__ABOUT THIS TASK__
In the entries that follow, find the line containing "members of Congress and their respect"; from there, copy every line exactly through the line containing "Adobe InDesign: Feature Requests".

__EXCERPTED RECORDS__

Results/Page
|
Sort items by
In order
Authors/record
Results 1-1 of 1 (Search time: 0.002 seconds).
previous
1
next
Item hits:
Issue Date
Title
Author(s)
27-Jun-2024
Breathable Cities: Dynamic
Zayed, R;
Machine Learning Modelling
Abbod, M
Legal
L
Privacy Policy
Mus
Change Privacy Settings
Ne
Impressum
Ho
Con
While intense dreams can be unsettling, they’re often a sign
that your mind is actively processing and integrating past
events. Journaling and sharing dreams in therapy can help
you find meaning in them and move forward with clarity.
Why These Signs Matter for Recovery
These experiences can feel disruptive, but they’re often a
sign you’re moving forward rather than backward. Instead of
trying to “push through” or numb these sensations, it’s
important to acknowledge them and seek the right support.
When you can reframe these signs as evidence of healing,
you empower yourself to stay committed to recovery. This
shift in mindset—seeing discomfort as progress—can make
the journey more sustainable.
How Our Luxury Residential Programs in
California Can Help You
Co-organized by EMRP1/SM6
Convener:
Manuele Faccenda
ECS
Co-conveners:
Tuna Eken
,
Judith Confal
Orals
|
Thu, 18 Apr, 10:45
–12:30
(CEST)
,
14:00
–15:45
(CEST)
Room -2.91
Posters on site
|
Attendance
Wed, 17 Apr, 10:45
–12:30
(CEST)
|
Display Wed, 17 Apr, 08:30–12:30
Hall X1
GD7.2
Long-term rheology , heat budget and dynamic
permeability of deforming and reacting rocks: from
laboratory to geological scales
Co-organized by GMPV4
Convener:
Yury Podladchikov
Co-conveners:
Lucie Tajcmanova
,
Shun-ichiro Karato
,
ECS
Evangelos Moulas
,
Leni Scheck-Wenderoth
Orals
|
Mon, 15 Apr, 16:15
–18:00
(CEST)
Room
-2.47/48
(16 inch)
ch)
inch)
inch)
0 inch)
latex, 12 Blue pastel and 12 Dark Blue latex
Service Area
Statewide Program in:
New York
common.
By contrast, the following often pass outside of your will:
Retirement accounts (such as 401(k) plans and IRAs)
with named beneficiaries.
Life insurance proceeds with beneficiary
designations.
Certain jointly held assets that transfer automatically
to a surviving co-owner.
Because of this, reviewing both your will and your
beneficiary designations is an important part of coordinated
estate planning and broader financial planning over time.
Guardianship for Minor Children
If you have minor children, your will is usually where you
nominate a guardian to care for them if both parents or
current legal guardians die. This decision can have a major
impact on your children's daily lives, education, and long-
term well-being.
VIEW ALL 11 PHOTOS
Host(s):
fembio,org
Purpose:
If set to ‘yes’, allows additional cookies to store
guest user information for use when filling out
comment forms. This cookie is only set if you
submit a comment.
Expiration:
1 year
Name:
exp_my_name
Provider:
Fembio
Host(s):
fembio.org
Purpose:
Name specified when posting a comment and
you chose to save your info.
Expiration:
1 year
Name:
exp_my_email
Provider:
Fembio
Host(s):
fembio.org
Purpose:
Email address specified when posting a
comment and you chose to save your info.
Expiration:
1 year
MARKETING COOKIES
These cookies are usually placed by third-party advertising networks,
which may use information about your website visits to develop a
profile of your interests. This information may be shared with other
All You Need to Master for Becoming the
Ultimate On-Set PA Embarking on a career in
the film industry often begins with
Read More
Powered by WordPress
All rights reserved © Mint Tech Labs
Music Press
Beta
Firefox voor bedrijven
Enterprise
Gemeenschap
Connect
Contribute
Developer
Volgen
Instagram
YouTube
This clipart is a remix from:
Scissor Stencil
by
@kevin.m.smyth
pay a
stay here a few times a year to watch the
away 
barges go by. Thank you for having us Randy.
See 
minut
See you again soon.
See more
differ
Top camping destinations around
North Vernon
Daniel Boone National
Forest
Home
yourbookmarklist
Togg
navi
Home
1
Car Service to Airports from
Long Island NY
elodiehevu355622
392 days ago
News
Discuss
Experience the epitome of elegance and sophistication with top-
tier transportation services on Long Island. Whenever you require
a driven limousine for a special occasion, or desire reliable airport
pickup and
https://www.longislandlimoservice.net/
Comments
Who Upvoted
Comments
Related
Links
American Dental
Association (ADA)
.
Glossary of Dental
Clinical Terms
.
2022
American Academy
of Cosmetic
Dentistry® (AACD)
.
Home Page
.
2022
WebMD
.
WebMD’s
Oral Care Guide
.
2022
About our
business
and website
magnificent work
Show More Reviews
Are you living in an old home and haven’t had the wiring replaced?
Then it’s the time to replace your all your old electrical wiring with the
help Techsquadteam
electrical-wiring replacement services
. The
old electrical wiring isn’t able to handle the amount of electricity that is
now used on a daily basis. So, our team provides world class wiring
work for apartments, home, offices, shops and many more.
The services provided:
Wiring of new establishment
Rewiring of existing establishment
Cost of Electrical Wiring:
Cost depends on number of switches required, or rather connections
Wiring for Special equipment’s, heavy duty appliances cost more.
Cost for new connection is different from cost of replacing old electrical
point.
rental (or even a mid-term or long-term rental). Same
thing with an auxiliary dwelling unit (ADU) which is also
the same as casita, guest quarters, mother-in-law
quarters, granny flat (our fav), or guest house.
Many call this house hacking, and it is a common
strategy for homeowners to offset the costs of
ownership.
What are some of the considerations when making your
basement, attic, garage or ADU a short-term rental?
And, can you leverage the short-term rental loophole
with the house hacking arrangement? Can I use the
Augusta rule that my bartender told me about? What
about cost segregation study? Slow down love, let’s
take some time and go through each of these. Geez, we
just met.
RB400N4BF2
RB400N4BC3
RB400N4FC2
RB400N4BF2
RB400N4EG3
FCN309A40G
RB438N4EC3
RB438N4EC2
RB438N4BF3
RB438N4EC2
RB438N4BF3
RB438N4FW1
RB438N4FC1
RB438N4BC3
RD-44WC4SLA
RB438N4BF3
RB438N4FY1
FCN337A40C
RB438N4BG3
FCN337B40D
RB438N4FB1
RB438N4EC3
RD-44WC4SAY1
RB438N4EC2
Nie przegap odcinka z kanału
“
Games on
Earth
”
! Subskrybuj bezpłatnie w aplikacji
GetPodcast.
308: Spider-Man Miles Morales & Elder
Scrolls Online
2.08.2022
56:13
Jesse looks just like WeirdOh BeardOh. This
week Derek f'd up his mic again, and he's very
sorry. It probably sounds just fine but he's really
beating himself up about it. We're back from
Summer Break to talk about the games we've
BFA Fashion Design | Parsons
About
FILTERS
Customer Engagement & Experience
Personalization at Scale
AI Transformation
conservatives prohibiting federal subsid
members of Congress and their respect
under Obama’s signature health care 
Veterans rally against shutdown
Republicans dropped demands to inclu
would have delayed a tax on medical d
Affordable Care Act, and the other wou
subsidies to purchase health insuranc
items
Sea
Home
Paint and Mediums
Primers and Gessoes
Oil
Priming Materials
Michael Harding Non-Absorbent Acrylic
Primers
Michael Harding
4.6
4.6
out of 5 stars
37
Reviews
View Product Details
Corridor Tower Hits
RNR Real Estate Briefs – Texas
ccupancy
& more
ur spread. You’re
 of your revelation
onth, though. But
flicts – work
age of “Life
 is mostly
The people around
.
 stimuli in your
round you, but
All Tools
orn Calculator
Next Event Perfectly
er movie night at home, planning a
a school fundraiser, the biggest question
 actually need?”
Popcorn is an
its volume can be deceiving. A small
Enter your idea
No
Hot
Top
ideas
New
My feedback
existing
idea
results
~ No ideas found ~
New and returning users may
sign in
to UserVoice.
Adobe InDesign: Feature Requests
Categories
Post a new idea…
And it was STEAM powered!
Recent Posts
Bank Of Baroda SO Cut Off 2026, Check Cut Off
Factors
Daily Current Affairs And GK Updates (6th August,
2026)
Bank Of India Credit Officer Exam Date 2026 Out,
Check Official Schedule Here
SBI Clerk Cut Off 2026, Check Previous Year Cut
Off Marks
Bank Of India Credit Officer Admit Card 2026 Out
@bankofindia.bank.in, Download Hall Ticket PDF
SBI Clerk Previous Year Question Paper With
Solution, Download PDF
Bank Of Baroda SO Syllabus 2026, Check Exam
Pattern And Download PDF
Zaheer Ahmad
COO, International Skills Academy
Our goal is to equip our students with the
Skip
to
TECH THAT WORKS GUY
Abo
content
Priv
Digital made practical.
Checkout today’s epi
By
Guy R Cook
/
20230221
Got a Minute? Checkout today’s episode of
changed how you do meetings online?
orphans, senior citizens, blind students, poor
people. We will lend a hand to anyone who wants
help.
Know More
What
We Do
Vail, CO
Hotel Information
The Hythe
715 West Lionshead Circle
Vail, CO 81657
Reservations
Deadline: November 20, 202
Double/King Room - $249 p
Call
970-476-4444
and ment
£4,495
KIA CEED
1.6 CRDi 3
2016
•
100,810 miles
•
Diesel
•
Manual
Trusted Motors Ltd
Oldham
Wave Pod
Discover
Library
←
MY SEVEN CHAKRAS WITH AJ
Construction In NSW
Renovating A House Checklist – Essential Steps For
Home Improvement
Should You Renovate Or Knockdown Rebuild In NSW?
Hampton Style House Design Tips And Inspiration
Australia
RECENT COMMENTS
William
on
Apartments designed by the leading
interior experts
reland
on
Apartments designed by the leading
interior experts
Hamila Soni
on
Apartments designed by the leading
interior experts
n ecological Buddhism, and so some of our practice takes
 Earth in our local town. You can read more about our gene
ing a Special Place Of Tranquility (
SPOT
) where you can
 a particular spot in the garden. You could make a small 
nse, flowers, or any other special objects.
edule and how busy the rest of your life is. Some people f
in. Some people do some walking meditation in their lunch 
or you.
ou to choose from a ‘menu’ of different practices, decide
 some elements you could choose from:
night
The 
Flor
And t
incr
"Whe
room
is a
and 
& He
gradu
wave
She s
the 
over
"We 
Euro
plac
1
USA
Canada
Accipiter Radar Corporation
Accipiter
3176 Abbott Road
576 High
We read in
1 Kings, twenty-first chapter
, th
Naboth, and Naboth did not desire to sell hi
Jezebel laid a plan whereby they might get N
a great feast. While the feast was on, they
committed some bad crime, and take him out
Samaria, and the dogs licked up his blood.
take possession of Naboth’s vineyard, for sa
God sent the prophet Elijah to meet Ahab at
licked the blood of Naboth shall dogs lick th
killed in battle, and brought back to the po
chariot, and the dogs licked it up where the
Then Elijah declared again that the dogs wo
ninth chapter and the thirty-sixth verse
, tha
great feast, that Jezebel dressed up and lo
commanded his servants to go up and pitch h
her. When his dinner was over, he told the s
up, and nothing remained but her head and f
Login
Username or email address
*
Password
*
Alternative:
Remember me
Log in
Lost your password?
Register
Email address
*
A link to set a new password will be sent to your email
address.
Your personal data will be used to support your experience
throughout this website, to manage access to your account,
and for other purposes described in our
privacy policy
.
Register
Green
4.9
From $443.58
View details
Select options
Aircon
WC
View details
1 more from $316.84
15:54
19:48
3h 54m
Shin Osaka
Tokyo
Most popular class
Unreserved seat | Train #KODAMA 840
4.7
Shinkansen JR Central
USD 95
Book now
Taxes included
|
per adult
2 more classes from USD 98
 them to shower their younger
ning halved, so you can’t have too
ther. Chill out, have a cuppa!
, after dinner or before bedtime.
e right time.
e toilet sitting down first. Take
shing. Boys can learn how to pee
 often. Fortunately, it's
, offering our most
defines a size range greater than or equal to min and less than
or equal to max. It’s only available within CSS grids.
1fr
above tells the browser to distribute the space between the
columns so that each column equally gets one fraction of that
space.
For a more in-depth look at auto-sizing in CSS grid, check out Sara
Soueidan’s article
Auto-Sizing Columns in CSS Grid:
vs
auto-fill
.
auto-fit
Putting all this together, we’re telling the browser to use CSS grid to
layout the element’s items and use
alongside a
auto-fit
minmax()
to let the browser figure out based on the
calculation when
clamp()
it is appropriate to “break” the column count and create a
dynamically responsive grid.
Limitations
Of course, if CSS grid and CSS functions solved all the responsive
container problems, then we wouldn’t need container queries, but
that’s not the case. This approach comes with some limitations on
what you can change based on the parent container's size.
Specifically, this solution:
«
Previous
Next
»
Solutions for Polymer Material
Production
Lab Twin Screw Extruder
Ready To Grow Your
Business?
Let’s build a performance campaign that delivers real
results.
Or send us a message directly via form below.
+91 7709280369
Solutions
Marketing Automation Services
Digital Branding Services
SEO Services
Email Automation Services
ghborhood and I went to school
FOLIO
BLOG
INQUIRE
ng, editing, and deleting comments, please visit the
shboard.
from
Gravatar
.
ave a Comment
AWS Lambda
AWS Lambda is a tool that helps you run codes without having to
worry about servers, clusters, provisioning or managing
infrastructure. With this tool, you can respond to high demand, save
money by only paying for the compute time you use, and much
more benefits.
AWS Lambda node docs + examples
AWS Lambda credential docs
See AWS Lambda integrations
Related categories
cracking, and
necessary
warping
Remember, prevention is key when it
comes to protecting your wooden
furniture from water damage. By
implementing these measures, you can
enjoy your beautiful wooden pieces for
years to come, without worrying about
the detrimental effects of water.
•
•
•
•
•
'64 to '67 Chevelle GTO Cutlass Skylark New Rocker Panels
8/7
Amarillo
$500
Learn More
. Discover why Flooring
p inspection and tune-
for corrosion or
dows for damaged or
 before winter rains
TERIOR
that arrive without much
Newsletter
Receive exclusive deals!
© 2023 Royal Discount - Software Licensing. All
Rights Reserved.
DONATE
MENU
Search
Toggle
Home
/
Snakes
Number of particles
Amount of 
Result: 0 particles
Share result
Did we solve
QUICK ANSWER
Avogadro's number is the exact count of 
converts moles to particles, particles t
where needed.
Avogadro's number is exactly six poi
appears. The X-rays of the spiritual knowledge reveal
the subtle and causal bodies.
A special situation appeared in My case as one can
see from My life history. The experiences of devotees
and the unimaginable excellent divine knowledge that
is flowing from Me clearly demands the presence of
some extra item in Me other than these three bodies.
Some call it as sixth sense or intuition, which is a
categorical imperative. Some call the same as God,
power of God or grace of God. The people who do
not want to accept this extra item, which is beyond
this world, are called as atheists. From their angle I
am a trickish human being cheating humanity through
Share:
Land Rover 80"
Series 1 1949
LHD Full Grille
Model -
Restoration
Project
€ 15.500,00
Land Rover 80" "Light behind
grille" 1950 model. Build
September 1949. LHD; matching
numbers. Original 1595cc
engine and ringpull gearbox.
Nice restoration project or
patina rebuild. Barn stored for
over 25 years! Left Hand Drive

__WRITTEN SOLUTION__
members of Congress and their respect
under Obama’s signature health care 
Veterans rally against shutdown
Republicans dropped demands to inclu
would have delayed a tax on medical d
Affordable Care Act, and the other wou
subsidies to purchase health insuranc
items
Sea
Home
Paint and Mediums
Primers and Gessoes
Oil
Priming Materials
Michael Harding Non-Absorbent Acrylic
Primers
Michael Harding
4.6
4.6
out of 5 stars
37
Reviews
View Product Details
Corridor Tower Hits
RNR Real Estate Briefs – Texas
ccupancy
& more
ur spread. You’re
 of your revelation
onth, though. But
flicts – work
age of “Life
 is mostly
The people around
.
 stimuli in your
round you, but
All Tools
orn Calculator
Next Event Perfectly
er movie night at home, planning a
a school fundraiser, the biggest question
 actually need?”
Popcorn is an
its volume can be deceiving. A small
Enter your idea
No
Hot
Top
ideas
New
My feedback
existing
idea
results
~ No ideas found ~
New and returning users may
sign in
to UserVoice.
Adobe InDesign: Feature Requests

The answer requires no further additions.